L’impression d’avoir survolé la pampa comme un océan est confirmée par l’histoire. Salta, à la limite de la plaine et des montagnes, est un port en pleine terre. Au temps de la colonisation espagnole, toute l’Argentine dépendait du vice royaume du Pérou. Les peaux et autres produits exportés par Buenos Aires vers l’Europe, au lieu d’être embarqué dans le Rio de la Plata, suivaient donc un trajet étrange, traversant les 1000 km de plaine en charrette pour être déchargé à Salta, bâtées sur des mules capables de gravir les sentiers d’altitude, et gagnait ainsi, en un peu plus d’un mois, Lima, 1600 km de plus, au nord-ouest toujours, par les Andes et l’Altiplano.
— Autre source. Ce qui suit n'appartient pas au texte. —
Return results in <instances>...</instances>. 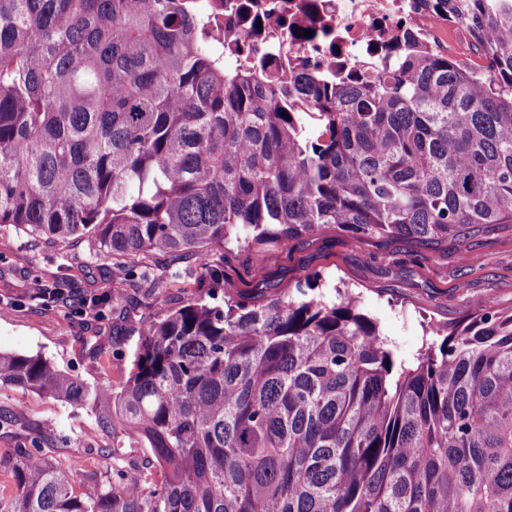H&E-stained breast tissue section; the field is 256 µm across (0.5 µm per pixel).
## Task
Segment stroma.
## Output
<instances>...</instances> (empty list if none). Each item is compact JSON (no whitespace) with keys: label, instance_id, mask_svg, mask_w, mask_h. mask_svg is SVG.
<instances>
[{"label":"stroma","instance_id":"obj_1","mask_svg":"<svg viewBox=\"0 0 512 512\" xmlns=\"http://www.w3.org/2000/svg\"><path fill=\"white\" fill-rule=\"evenodd\" d=\"M223 263L224 280L213 283L205 263ZM161 279L128 291L120 314L77 313L70 303H47L28 284L73 278L77 293L121 288L119 267L87 240L56 245L17 228L0 227V351L39 355L91 385H118L129 375L139 331L175 307L198 300L283 293L317 273L326 286L345 284L360 294L364 313L403 355L416 352L430 323H456L475 300L492 298L512 308V229L496 228L461 245L427 252L409 240L374 242L331 229L262 253L209 247L205 260L146 254L139 258ZM100 337L101 355L89 337ZM0 409L31 427H52L56 439L46 454L63 467H110L111 459L91 454L97 446L94 416L57 398L14 387L0 388Z\"/></svg>","mask_w":512,"mask_h":512}]
</instances>
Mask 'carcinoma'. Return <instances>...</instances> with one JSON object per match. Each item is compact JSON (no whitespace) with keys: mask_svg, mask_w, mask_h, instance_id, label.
Returning a JSON list of instances; mask_svg holds the SVG:
<instances>
[{"mask_svg":"<svg viewBox=\"0 0 512 512\" xmlns=\"http://www.w3.org/2000/svg\"><path fill=\"white\" fill-rule=\"evenodd\" d=\"M433 8L469 27L488 73L410 32L334 81L237 65L224 0H0V225L116 260L326 228L437 249L511 225L512 0ZM335 293L308 276L182 305L142 329L117 389L0 353V387L95 416L96 453H149L137 478L115 464L79 495L22 433L0 512H512V309L478 300L405 359ZM89 301L115 314L124 297Z\"/></svg>","mask_w":512,"mask_h":512,"instance_id":"obj_1","label":"carcinoma"}]
</instances>
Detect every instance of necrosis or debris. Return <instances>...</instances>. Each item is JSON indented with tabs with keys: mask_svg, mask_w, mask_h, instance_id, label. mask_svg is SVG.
Returning a JSON list of instances; mask_svg holds the SVG:
<instances>
[{
	"mask_svg": "<svg viewBox=\"0 0 512 512\" xmlns=\"http://www.w3.org/2000/svg\"><path fill=\"white\" fill-rule=\"evenodd\" d=\"M224 21L241 40L274 57L289 52L328 75L375 57L413 28L428 44H447L449 25L427 0H232Z\"/></svg>",
	"mask_w": 512,
	"mask_h": 512,
	"instance_id": "1",
	"label": "necrosis or debris"
}]
</instances>
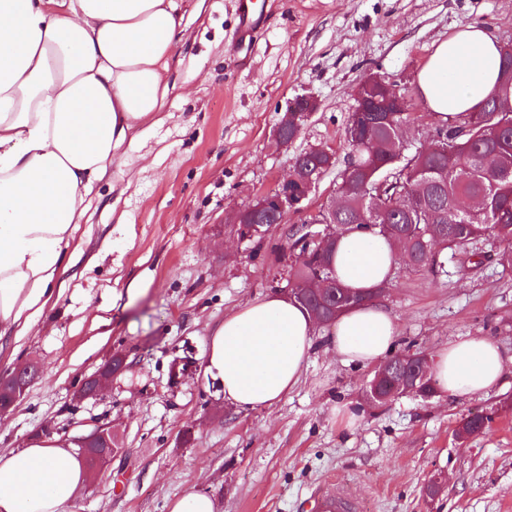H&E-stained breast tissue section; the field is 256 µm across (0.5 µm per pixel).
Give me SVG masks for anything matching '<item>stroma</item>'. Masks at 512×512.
<instances>
[{"mask_svg":"<svg viewBox=\"0 0 512 512\" xmlns=\"http://www.w3.org/2000/svg\"><path fill=\"white\" fill-rule=\"evenodd\" d=\"M250 50L233 41L237 0H183L189 24L162 112L141 124L87 197L58 296L24 336L0 340V376L28 361L42 374L0 415V451L47 433L75 443L99 425L117 442L71 512H168L195 490L219 512H310L313 494L347 491L363 512H512V369L486 394H406L367 401L375 364L343 363L330 324L296 389L243 412L205 376L208 337L255 299L280 294L302 219L335 197L355 90L377 74L417 95L434 47L475 23L512 39V0H260ZM300 97L317 101L287 145L276 127ZM336 154L303 215L241 236L232 216L277 192L294 158ZM395 317V354L437 355L486 337L512 353V276L497 265L465 275L397 263L379 296ZM127 368L98 396L85 377L114 353ZM487 416L462 441L461 422ZM440 478L442 491L428 496Z\"/></svg>","mask_w":512,"mask_h":512,"instance_id":"1","label":"stroma"}]
</instances>
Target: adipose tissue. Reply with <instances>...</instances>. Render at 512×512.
I'll list each match as a JSON object with an SVG mask.
<instances>
[{
    "instance_id": "adipose-tissue-1",
    "label": "adipose tissue",
    "mask_w": 512,
    "mask_h": 512,
    "mask_svg": "<svg viewBox=\"0 0 512 512\" xmlns=\"http://www.w3.org/2000/svg\"><path fill=\"white\" fill-rule=\"evenodd\" d=\"M185 25L182 0H0V337L24 335L52 300L87 195L166 103ZM500 61L485 28H457L418 75L425 106L442 121L474 111L497 92ZM398 260L382 236L339 238L337 279L370 297L333 323L343 361L364 365L391 350L397 323L373 295ZM315 324L289 298L251 301L209 337L204 372L237 410L270 408L296 387ZM511 362L494 341L471 338L439 352L431 375L449 396L470 398L498 386ZM91 480L59 439H33L0 452V512H68Z\"/></svg>"
}]
</instances>
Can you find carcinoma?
<instances>
[{
	"instance_id": "cac0c4a2",
	"label": "carcinoma",
	"mask_w": 512,
	"mask_h": 512,
	"mask_svg": "<svg viewBox=\"0 0 512 512\" xmlns=\"http://www.w3.org/2000/svg\"><path fill=\"white\" fill-rule=\"evenodd\" d=\"M373 98L365 99L369 111L351 113L345 127L349 161L336 207L318 219L328 225L325 239L310 240L305 231L292 243L295 280L331 283L322 300L310 301V309L324 315L336 306V294L346 292L330 262L335 241L353 230H373L397 244L413 267L442 269L438 254L445 251L462 271L489 258L479 243L491 233L499 243L497 265L504 274L512 270V109L470 112L456 116V125L437 124L431 148L407 150L393 165L406 143L413 103L407 100L398 112H373ZM326 163V155L304 152L289 175L325 173ZM386 168L394 175L380 187Z\"/></svg>"
}]
</instances>
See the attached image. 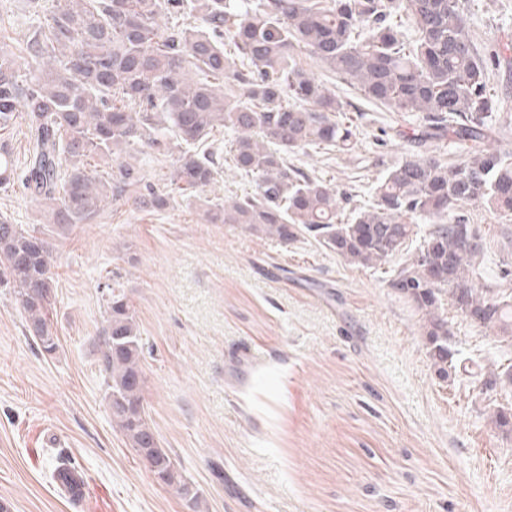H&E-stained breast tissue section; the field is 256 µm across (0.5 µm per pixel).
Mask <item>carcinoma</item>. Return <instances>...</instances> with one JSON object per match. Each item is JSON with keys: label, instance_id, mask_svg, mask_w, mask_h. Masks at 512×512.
Instances as JSON below:
<instances>
[{"label": "carcinoma", "instance_id": "obj_1", "mask_svg": "<svg viewBox=\"0 0 512 512\" xmlns=\"http://www.w3.org/2000/svg\"><path fill=\"white\" fill-rule=\"evenodd\" d=\"M172 19L162 30L155 18ZM303 47L365 98L391 112L420 113L421 137L450 138L460 160L441 148L405 157L379 179L374 200L342 219L336 189L288 161L307 148L348 150L352 103L313 73L288 62ZM28 64L0 42V131L24 120L29 156L17 170L0 144V188L20 184L52 224H86L141 183L122 159L145 149L175 159L161 188L146 185L132 205L167 209L199 195L220 168L217 130L237 133L233 167L255 180L252 195L205 203L211 224H246L255 233L317 244L362 267L387 263L428 224L418 251L389 281L421 314L431 365L442 380L457 368L449 300L460 316L512 338V297L476 281L483 236L462 202L512 216V151H489V87L498 63L480 54L458 0H63L27 41ZM236 90H224V80ZM311 107L306 108L304 104ZM49 243L28 224L0 218V288H11L40 350L57 349L52 332L54 277ZM99 362L112 422L156 480L186 482L148 420L139 325L125 293L108 287ZM512 385V365L488 372L485 388ZM512 434V408L493 414Z\"/></svg>", "mask_w": 512, "mask_h": 512}]
</instances>
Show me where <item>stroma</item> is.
<instances>
[{"instance_id":"stroma-1","label":"stroma","mask_w":512,"mask_h":512,"mask_svg":"<svg viewBox=\"0 0 512 512\" xmlns=\"http://www.w3.org/2000/svg\"><path fill=\"white\" fill-rule=\"evenodd\" d=\"M57 7L0 0V37L21 52ZM460 7L477 48L501 56L487 146L512 149V0ZM293 57L358 107L353 149L294 158L352 212L389 167L422 152L413 140L422 116L362 100L307 50ZM460 209L487 242L481 277L511 294L512 216ZM202 213L192 198L150 213L116 205L64 230L21 189L0 191V216L41 225L50 246L58 343L42 353L0 288V503L10 512H512V435L491 423L512 406V387L482 384L512 364V341L443 305L462 355L441 380L420 314L389 286L392 264L363 268L313 239L284 244ZM111 283L139 324L150 423L198 491V510L157 483L112 422L98 364ZM60 455L86 475L80 505L54 482Z\"/></svg>"}]
</instances>
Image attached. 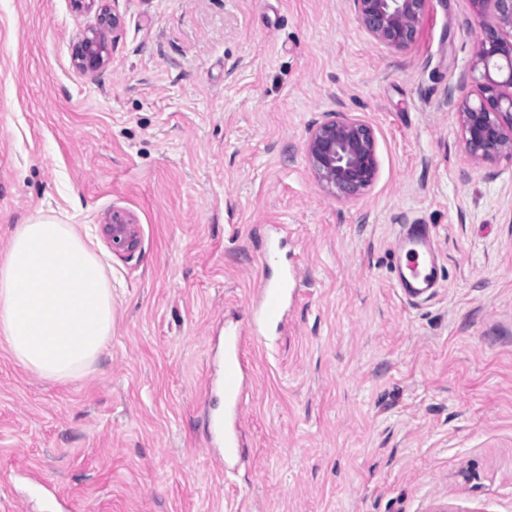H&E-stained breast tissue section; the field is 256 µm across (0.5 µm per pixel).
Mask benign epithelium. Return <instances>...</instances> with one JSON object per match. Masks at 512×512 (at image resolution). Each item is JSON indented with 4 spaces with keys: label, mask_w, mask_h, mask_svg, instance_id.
Wrapping results in <instances>:
<instances>
[{
    "label": "benign epithelium",
    "mask_w": 512,
    "mask_h": 512,
    "mask_svg": "<svg viewBox=\"0 0 512 512\" xmlns=\"http://www.w3.org/2000/svg\"><path fill=\"white\" fill-rule=\"evenodd\" d=\"M360 25L377 41L394 48L409 45L416 37L430 0H352ZM489 12L488 26L476 53L474 70L477 100L454 99L467 154L479 161L502 155L512 158V0H473ZM115 14L102 13L97 26L81 35L75 53L77 67L95 72L107 60L103 32L118 28ZM307 159L321 184L342 200L360 196L375 181L378 173L375 136L363 121L338 112L326 115L316 125L307 143ZM138 233L133 219L112 214V250L133 253Z\"/></svg>",
    "instance_id": "1"
}]
</instances>
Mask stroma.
Listing matches in <instances>:
<instances>
[{
	"instance_id": "1",
	"label": "stroma",
	"mask_w": 512,
	"mask_h": 512,
	"mask_svg": "<svg viewBox=\"0 0 512 512\" xmlns=\"http://www.w3.org/2000/svg\"><path fill=\"white\" fill-rule=\"evenodd\" d=\"M102 6L120 25L84 73ZM489 22L430 0L395 49L352 0H0V258L32 215L75 225L115 306L67 384L0 343V512H512V160H471L447 104ZM334 111L376 140L350 200L307 160ZM116 211L133 255L112 250ZM405 223L441 256L427 301L394 285ZM278 224L299 291L276 347L245 351L234 468L207 445L214 341L275 277ZM119 24L120 19L116 14L104 12L99 15L97 26L83 32L75 53L76 65L80 70L92 73L106 63L108 50L103 32L111 27L113 31ZM133 219L124 214H112V250L113 252L133 253L138 246V233Z\"/></svg>"
}]
</instances>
Ensuite, lorsque les Espagnols concédèrent à Buenos Aires le droit de commerce, le trafic fit dans l’autre sens, les richesses péruviennes pillées dans l’ancien empire inca descendant à dos de mulet jusqu’à Salta pour être ensuite chargées sur les charrettes qui, par des routes qui n’étaient que de simples caps à suivre, et gagnait les rives du Rio de la Plata avant de voguer vers l’Europe.

Le premier guérillero de la région de Salta, ce ne fut pas le Che mais bien, un siècle et demi plus tôt, un certain Martin Miguel de Guëmes, le héros de l’indépendance, l’inventeur de la guerre de harcèlement, une espèce de Dieu à cheval, emmenant ses poignées de gauchos déguenillés à l’assaut des troupes régulières du roi d’Espagne. À Salta, l’anniversaire de la mort de Guëmes, le 17 juin 1821, est l’occasion de cérémonies auxquelles chaque gaucho se fait un devoir d’assister, monté sur son plus beau cheval, arborant un poncho rouge sang barré d’une seule bande noire qui, depuis ce 17 juin 1821, évoque le deuil de tout un peuple.

Salta compte une dizaine d’hôtels mais il faut, je crois, descendre à l’hôtel Salta, sur la place du Cabildo. Le portier, Sanchez, est aussi un des plus extraordinaires compositeurs de la région, il fabrique lui-même ses violons et en joue merveilleusement. L’hôtel, à part ça, a abrité Yul Brynner, venu tourner Tarras Bulba dans ce coin de terre ou le réalisateur était sûr de trouver des cavaliers à foison. Et puis, au premier étage de l’hôtel, il y a l’anti-gaucho, un authentique comte italien, ruiné à Monte-Carlo, maître d’hôtel ici, comme par hasard et qui, en 25 ans de présence, n’a jamais mis les pieds dans la campagne, essayant seulement, au fil des dévaluations successives, de rester qu’il croit être, un aristocrate européen qui aurait dû être un grand aviateur si un arbre n’avait pas interrompu sa course et sa carrière, du côté de Vérone, dans les années 30.

La région de Salta fourmille, aujourd’hui encore, de personnages d’exception. Tous ne sont pas âgés mais le plus extraordinaire, peut-être, qu’il m’ait été donné de rencontrer, compte 75 ans et nomme le Chacho, le chacho royo. Son vrai prénom et César je crois bien que lui-même l’a oublié depuis une bonne génération.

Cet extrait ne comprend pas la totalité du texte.